Bermula dari Penangkapan Seorang Jenderal
Sorotan publik menguat ketika seorang jenderal polisi menjadi tersangka dalam perkara yang ditangani Kejaksaan Agung. Peristiwa tersebut memicu berbagai spekulasi. Sebagian masyarakat menilai proses hukum harus dihormati, sementara sebagian lainnya menduga adanya tarik-menarik kepentingan di balik kasus tersebut.
Tidak lama kemudian, publik dikejutkan dengan kabar bahwa aparat kepolisian juga mulai menangani perkara yang menyeret seorang jaksa. Kedua peristiwa yang terjadi dalam waktu berdekatan membuat masyarakat bertanya-tanya apakah ini hanya kebetulan atau memiliki keterkaitan.
Publik Mulai Bertanya
Di media sosial, berbagai komentar bermunculan.

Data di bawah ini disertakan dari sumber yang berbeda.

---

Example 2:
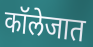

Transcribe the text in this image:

कॉलेजात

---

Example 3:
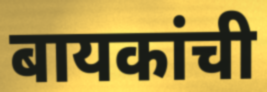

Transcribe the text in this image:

बायकांची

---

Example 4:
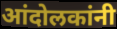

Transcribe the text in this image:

आंदोलकांनी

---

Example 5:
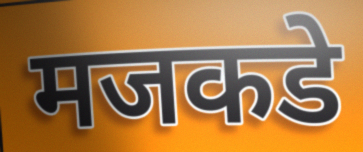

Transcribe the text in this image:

मजकडे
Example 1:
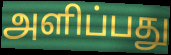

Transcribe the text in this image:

அளிப்பது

Ada yang menilai setiap institusi memang memiliki kewenangan masing-masing sehingga tidak perlu dikaitkan. Namun tidak sedikit pula yang melihat rangkaian peristiwa ini sebagai bentuk eskalasi hubungan antara dua lembaga penegak hukum.

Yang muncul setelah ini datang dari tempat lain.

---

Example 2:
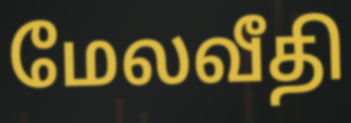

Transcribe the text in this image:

மேலவீதி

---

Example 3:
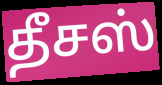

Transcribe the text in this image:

தீசஸ்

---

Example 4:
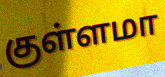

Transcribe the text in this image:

குள்ளமா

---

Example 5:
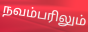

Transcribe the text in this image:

நவம்பரிலும்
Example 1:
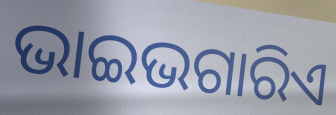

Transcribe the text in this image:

ଭାଇଭଗାରିଏ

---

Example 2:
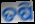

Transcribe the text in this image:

ତଷି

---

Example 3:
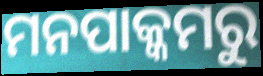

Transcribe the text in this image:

ମନପାକ୍କମରୁ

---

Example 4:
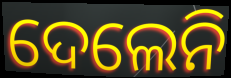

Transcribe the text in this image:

ଦେଲେନି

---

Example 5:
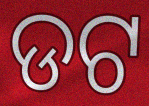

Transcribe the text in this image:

ଡଟ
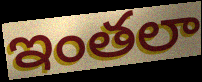
ఇంతలా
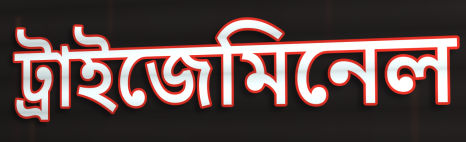
ট্ৰাইজেমিনেল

Narasi "balas membalas" pun mulai berkembang, meski hingga kini belum ada bukti resmi yang menunjukkan adanya motif tersebut.
Di Mana KPK?
Di tengah ramainya pemberitaan, perhatian masyarakat juga tertuju kepada Komisi Pemberantasan Korupsi (KPK).
Sebagian publik mempertanyakan mengapa lembaga antirasuah itu tidak terlihat menonjol dalam dinamika yang sedang menjadi perhatian nasional. Ada yang berharap KPK dapat mengambil peran lebih aktif apabila terdapat dugaan tindak pidana korupsi yang menjadi kewenangannya.
Namun penting dipahami bahwa KPK hanya dapat bertindak apabila terdapat dasar hukum dan kewenangan yang sesuai dengan undang-undang.
Presiden Ikut Disorot
Selain KPK, Presiden juga menjadi sasaran pertanyaan publik.
Banyak yang mempertanyakan apakah pemerintah akan memberikan pernyataan resmi atau mengambil langkah untuk memastikan koordinasi antarpenegak hukum tetap berjalan baik.
Di sisi lain, ada pula pandangan bahwa proses hukum sebaiknya dibiarkan berjalan secara independen tanpa intervensi kekuasaan eksekutif.
Yang Paling Dirugikan Adalah Kepercayaan Publik
Terlepas dari benar atau tidaknya dugaan adanya konflik antarinstansi, situasi seperti ini berpotensi menurunkan kepercayaan masyarakat terhadap sistem penegakan hukum.
Masyarakat tentu berharap seluruh aparat penegak hukum bekerja secara profesional, transparan, dan berdasarkan alat bukti, bukan karena persaingan antar lembaga ataupun kepentingan tertentu.
Pada akhirnya, yang paling penting bukan siapa yang menang dalam perseteruan, melainkan apakah hukum benar-benar ditegakkan secara adil tanpa pandang bulu. Jika semua proses dilakukan secara terbuka, akuntabel, dan sesuai hukum, maka kepercayaan publik dapat tetap terjaga. Sebaliknya, apabila yang muncul hanya saling serang di ruang publik tanpa kejelasan, maka pertanyaan masyarakat akan terus bermunculan.